Impact of concurrent amiodarone treatment on the tolerability and efficacy of carvedilol in patients with chronic heart failure
P S Macdonald, A M Keogh, C Aboyoun, M Lund, R Amor, D McCaffrey
Heart
Failure and Transplant Unit, St Vincent's Hospital, Darlinghurst,
Sydney, New South Wales 2010, Australia
Correspondence to: Professor Macdonald. email: pmacdonald{at}stvincents.com.au
Accepted for publication 8 June 1999
OBJECTIVE
To assess
the safety and efficacy of carvedilol when administered to heart
failure patients already receiving amiodarone.
DESIGN
Retrospective
analysis of the clinical outcome of 230 patients treated with
carvedilol for chronic heart failure, stratified according to whether
they were already receiving amiodarone (amiodarone group, 80 patients)
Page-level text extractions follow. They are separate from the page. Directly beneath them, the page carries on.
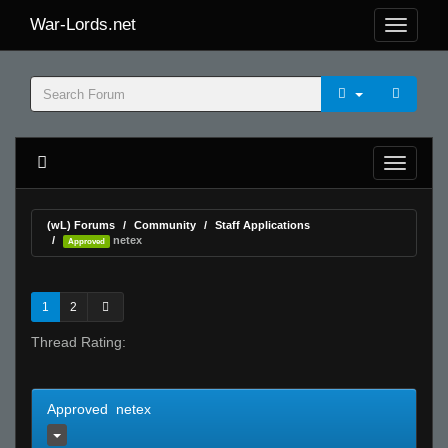
War-Lords.net
(wL) Forums
Community
Staff Applications
netex
Approved
1
2
Thread Rating:
Approved netex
or not (non-amiodarone group, 130 patients) at baseline.
SETTING
Heart failure
clinic at a university affiliated public teaching hospital.
MAIN OUTCOME
MEASURES
Incidence of adverse events; changes in
functional status and echocardiographic dimensions at three months.
RESULTS
Adverse
reactions to carvedilol occurred in 33 (41%) of the amiodarone group
and 43 (29%) of the non-amiodarone group (p = 0.049). Carvedilol was
discontinued in 21 (26%) of the amiodarone group and 37 (25%) of the
non-amiodarone group (NS). The clinical outcome at three months did not
differ significantly between the two groups; 31 (39%) of the
amiodarone group improved their New York Heart Association status, 28 (35%) were unchanged, and 21 (26%) deteriorated compared with 67 (45%), 51 (34%), and 32 (21%), respectively, for the non-amiodarone
group (NS). Both groups had highly significant decreases in heart rate
and left ventricular end systolic dimension, and a significant increase
in left ventricular ejection fraction after three months of carvedilol
treatment, with no significant differences between the groups.
CONCLUSIONS
The
beneficial effects of carvedilol on left ventricular remodelling,
systolic function, and symptomatic status are not affected by
concurrent treatment with amiodarone. Adverse reactions necessitating cessation of carvedilol are no more frequent in patients receiving amiodarone.